What this exercise asks »
[1] According to the passage on Ilimsk, how many peasants were there in 1745?
[2] Carry on the passage about Ilimsk, starting after its final sentence.

Text excerpt »
──────────────────────────────

Ilimsk was founded in 1630 on the Ilim River, a tributary of the Angara River, as Ilimsky Ostrog (i.e., "Fort Ilim"). From here a portage ran east to the Kuta River which joins the Lena River at Ust-Kut, thereby allowing travel from the Yenisei River basin to that of the Lena River. In early times the Ilimsk Uyezd was one of the few grain-producing areas in Siberia. Around 1700 there were 280 settlements, including seven ostrogs. In 1745 there were 7,605 peasants. Much of the grain was shipped down the Lena to feed the Okhotsk Coast and other areas in eastern Siberia. Grain production shifted south as the area around Irkutsk became more settled. From 1764 to 1775 the town was the administrative center of a district (okrug) and had population of around 700 by the end of the 19th century.

──────────────────────────────

Dataset excerpts »
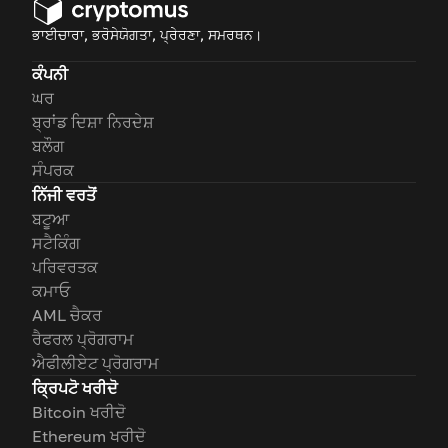
ਭਾਈਚਾਰਾ, ਭਰੋਸੇਯੋਗਤਾ, ਪ੍ਰੇਰਣਾ, ਸਮਰਥਨ।
ਕੰਪਨੀ
ਘਰ
ਬ੍ਰਾਂਡ ਦਿਸ਼ਾ ਨਿਰਦੇਸ਼
ਬਲੌਗ
ਸੰਪਰਕ
ਨਿੱਜੀ ਵਰਤੋਂ
ਬਟੂਆ
ਸਟੈਕਿੰਗ
ਪਰਿਵਰਤਕ
ਕਮਾਓ
AML ਚੈਕਰ
ਰੈਫਰਲ ਪ੍ਰੋਗਰਾਮ
ਐਫੀਲੀਏਟ ਪ੍ਰੋਗਰਾਮ
ਕ੍ਰਿਪਟੋ ਖਰੀਦੋ
Bitcoin ਖਰੀਦੋ
Ethereum ਖਰੀਦੋ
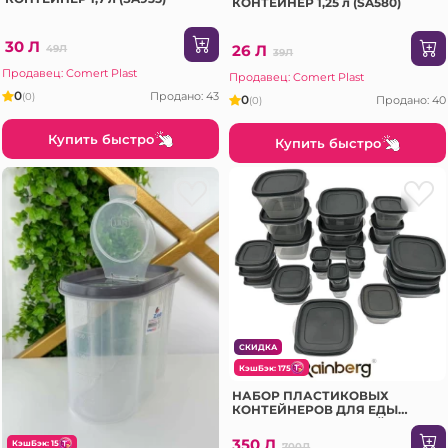
КОНТЕЙНЕР 1,25 л (SA580)
30 Л
26 Л
49Л
39Л
Продавец: Comert Plast
Продавец: Comert Plast
0
Продано: 43
(0)
0
Продано: 40
(0)
Купить быстро
Купить быстро
СКИДКА
КэшБэк: 175
НАБОР ПЛАСТИКОВЫХ
КОНТЕЙНЕРОВ ДЛЯ ЕДЫ
RAINBERG 50 ДЕТАЛИЙ (FS306)
350 Л
КэшБэк: 15
700Л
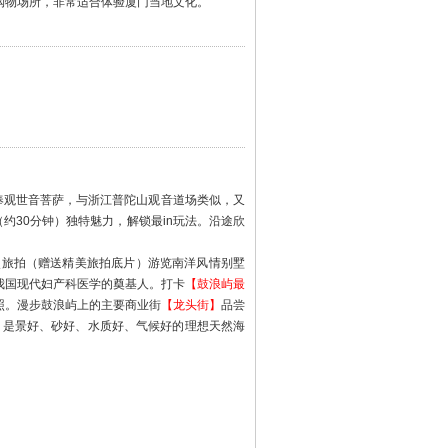
购物场所，非常适合体验厦门当地文化。
奉观世音菩萨，与浙江普陀山观音道场类似，又
（约30分钟）独特魅力，解锁最in玩法。沿途欣
点旅拍（赠送精美旅拍底片）游览南洋风情别墅
我国现代妇产科医学的奠基人。打卡
【鼓浪屿最
照。漫步鼓浪屿上的主要商业街
【龙头街】
品尝
，是景好、砂好、水质好、气候好的理想天然海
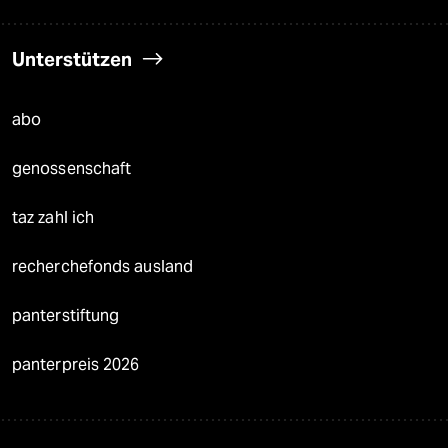
Unterstützen
abo
genossenschaft
taz zahl ich
recherchefonds ausland
panterstiftung
panterpreis 2026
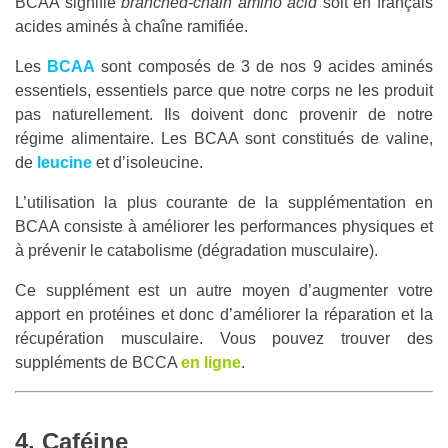
BCAA signifie
branched-chain amino acid
soit en français
acides aminés à chaîne ramifiée.
Les
BCAA
sont composés de 3 de nos 9 acides aminés
essentiels, essentiels parce que notre corps ne les produit
pas naturellement. Ils doivent donc provenir de notre
régime alimentaire. Les BCAA sont constitués de valine,
de
leucine
et d’isoleucine.
L’utilisation la plus courante de la supplémentation en
BCAA consiste à améliorer les performances physiques et
à prévenir le catabolisme (dégradation musculaire).
Ce supplément est un autre moyen d’augmenter votre
apport en protéines et donc d’améliorer la réparation et la
récupération musculaire. Vous pouvez trouver des
suppléments de BCCA
en ligne
.
4. Caféine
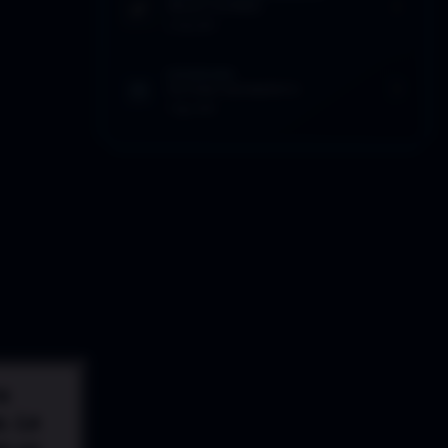
SELECCIONES
2 Feb 2017
EFEMÉRIDES
ÚLTIMO MOMENTO
7 Ago 2019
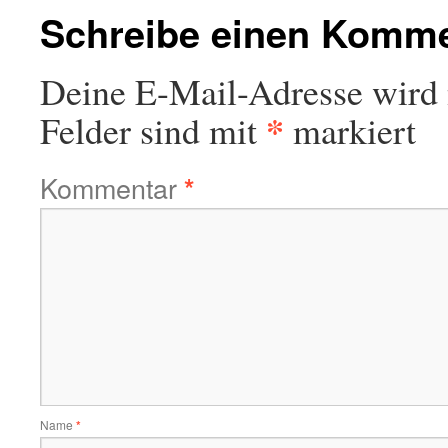
Schreibe einen Komm
Deine E-Mail-Adresse wird n
*
Felder sind mit
markiert
Kommentar
*
Name
*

──────────────────────────────

Set of answers »
[1] 7,605

[2]
Alexander Radishchev was exiled to Ilimsk between 1792 and 1796. His wife had died, and her sister joined Radishchev in Ilimsk, bringing his younger children with her. Radishchev later married her, while still in Ilimsk.

After the October Revolution of 1917, Ilimsk became a village (selo). In the mid 1970s, after the construction of the Ust-Ilimsk Dam (Усть-Илимская ГЭС) on the Angara at Ust-Ilimsk (below the fall of the Ilim into the Angara), the site of the village was flooded by the Ust-Ilimsk Reservoir.

Before the site was flooded, archaeological excavations were carried out in the village during 1967–75; the Spasskaya Tower and the Church of Our Lady of Kazan from the old ostrog (wooden fort) were taken apart and moved to the Taltsy Museum (Тальцы), an open-air museum of traditional architecture near Irkutsk. In the early 2000s, an exact copy of another tower of the former Ilimsk ostrog and the southern wall of the fortress were built at the Taltsy site next to the buildings moved from Ilimsk, thus recreating a large portion of the historic fortified town within easy reach from Irkutsk.